On June 4, people voted against PRI. They wanted to punish the Institutional Revolutionary Party. They wanted them to be out of Government.
According to polls, Delfina and Del Mazo would get about 30% of the voting intention, which is less than half of the vote share for each, but thanks to Mexico’s electoral system, which doesn’t allow a second round of voting, most Governors, Mayors, and Presidents get that kind of vote share. This is problematic because elected officials aren’t chosen by the majority of the people, which can lead to big unfavorable ratings when they get elected.
During the voting process, there were countless allegations of PRI militants buying votes in poor communities and intimidating people into voting for Del Mazo. Two Morena militants disappeared in PRI’s strongholds: Atlacomulco (hometown of Peña Nieto and Del Mazo’s family) and Metepec.
There were also allegations of the State of Mexico’s election being an “Elección de Estado,” suggesting it was an election that was rigged by the Federal Government since President Peña Nieto did a tour in Edomex right before the elections took place. All Peña Nieto’s cabinet members and important PRI figures campaigned in the Edomex and spent, illegally, big amounts of public funds to promote PRI’s candidate: Alfredo Del Mazo.
Aside from all of this, we have to also add the fact that several citizens denounced Programa de Resultados Electorales Preliminares, PREP (the institution which had the job of counting the votes), claiming they were committing electoral fraud. There are even videos which show how, intentionally, they were counting votes wrongly to inflate Del Mazo’s votes.
In the end, the PREP said that Del Mazo won with 33% of the vote, while Delfina got about 31%, all of this with electoral fraud, PRI buying votes, and the Federal Government trying to influence the election to favor Del Mazo.
According to various polls, if Delfina Gómez and Del Mazo had gotten to a second round of voting, Delfina would have won by more than a 20% margin.
Morena has already denounced the Edomex elections and they’re asking for a recount. They are also denouncing the fact that Del Mazo used more money for his campaign than what is permitted. Even Congresswoman Rocio Nahle (Morena) has spoken against the electoral fraud done in the State of Mexico elections.
PAN and the PRD are silent, and even former President Felipe Calderón (PAN) has called Morena’s allegations of electoral fraud in Edomex “ridiculous,” and while this happens, Morena is supporting PAN in their fight against another case of electoral fraud, which happened in the state of Coahuila were the Moreira family (another political dynasty from the PRI) is trying to retain power.
Even if Morena ends up losing the election, they already “won” in a sense, because they are the party which grew the most in the State of Mexico, to the point of being such a political threat to the PRI that it had to suppress by all means necessary the possibility of them winning – all of this with Morena having only existed for three years.
Morena and left-wing populism are rising in Mexico.

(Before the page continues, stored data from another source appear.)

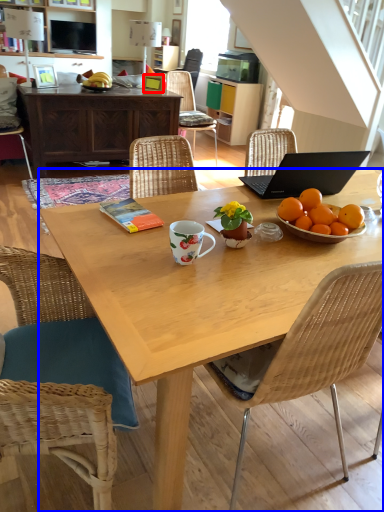
Question: Which object appears closest to the camera in this image, picture frame (highlighted by a red box) or desk (highlighted by a blue box)?

Choices:
 (A) picture frame
 (B) desk

Answer: (B)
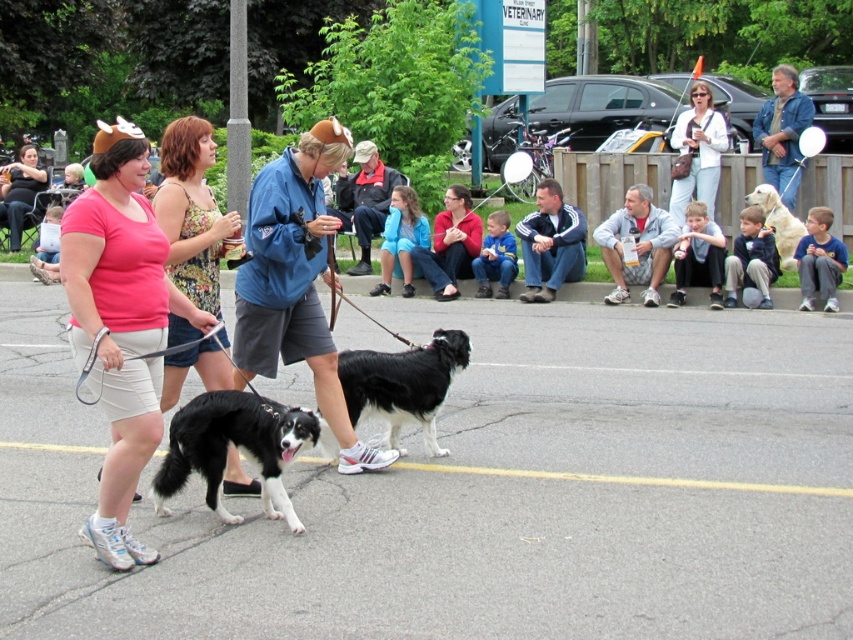
You are a photographer standing at the edge of the scene. You want to take a photo that includes both the denim jacket at upper right and the matte white shirt at upper center. What is the minimum distance you need to move backward to ensure both subjects are fully in frame?

The denim jacket at upper right is 1.29 meters from the matte white shirt at upper center. To include both in the frame, you need to move back at least 1.29 meters so that the camera can capture the entire distance between them.

You are a photographer at the event and need to capture a photo that includes both the blue athletic jacket at center and the denim jacket at upper right. Which jacket should you position lower in the frame to ensure both are visible?

To include both the blue athletic jacket at center and the denim jacket at upper right in the photo, position the blue athletic jacket at center lower in the frame since it is already located below the denim jacket at upper right.

You are a photographer at the event and want to capture both the denim jacket at upper right and the matte white shirt at upper center in the same frame. Which of the two clothing items will appear smaller in your photo?

The denim jacket at upper right will appear smaller in the photo because it is shorter than the matte white shirt at upper center.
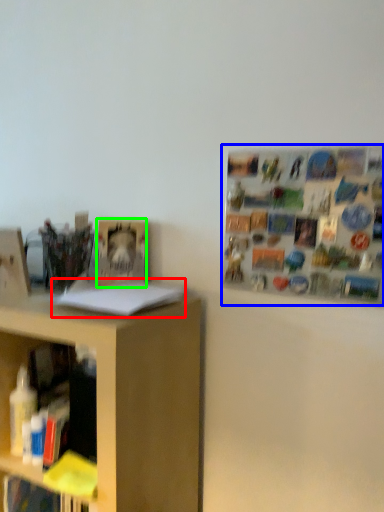
Question: Which is farther away from book (highlighted by a red box)? bulletin board (highlighted by a blue box) or book (highlighted by a green box)?

Choices:
 (A) bulletin board
 (B) book

Answer: (A)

The people are getting tired of the Establishment, exemplified by the PRI, PAN, and PRD.
Mexico is a country with great potential but, thanks to its corruption and neoliberal politicians, it is getting worse year after year.
We always see in the news stories about dictatorships like the ones in Venezuela and Cuba, supposedly “socialist” nations, which the media fearmongers about, but why don’t we hear about Mexico and its Government which was called by famous writer Mario Vargas Llosa: “The Perfect Dictatorship”?
Mainstream media probably never talks about the repression, violence, corruption, and fraud in Mexican politics because Mexico is part of NAFTA and it is a neoliberal country, just like the U.S., so it has to be fine, right?
Mexico shows that neoliberal, capitalist countries can be as authoritarian and repressive as any “socialist” country the media fearmonger about.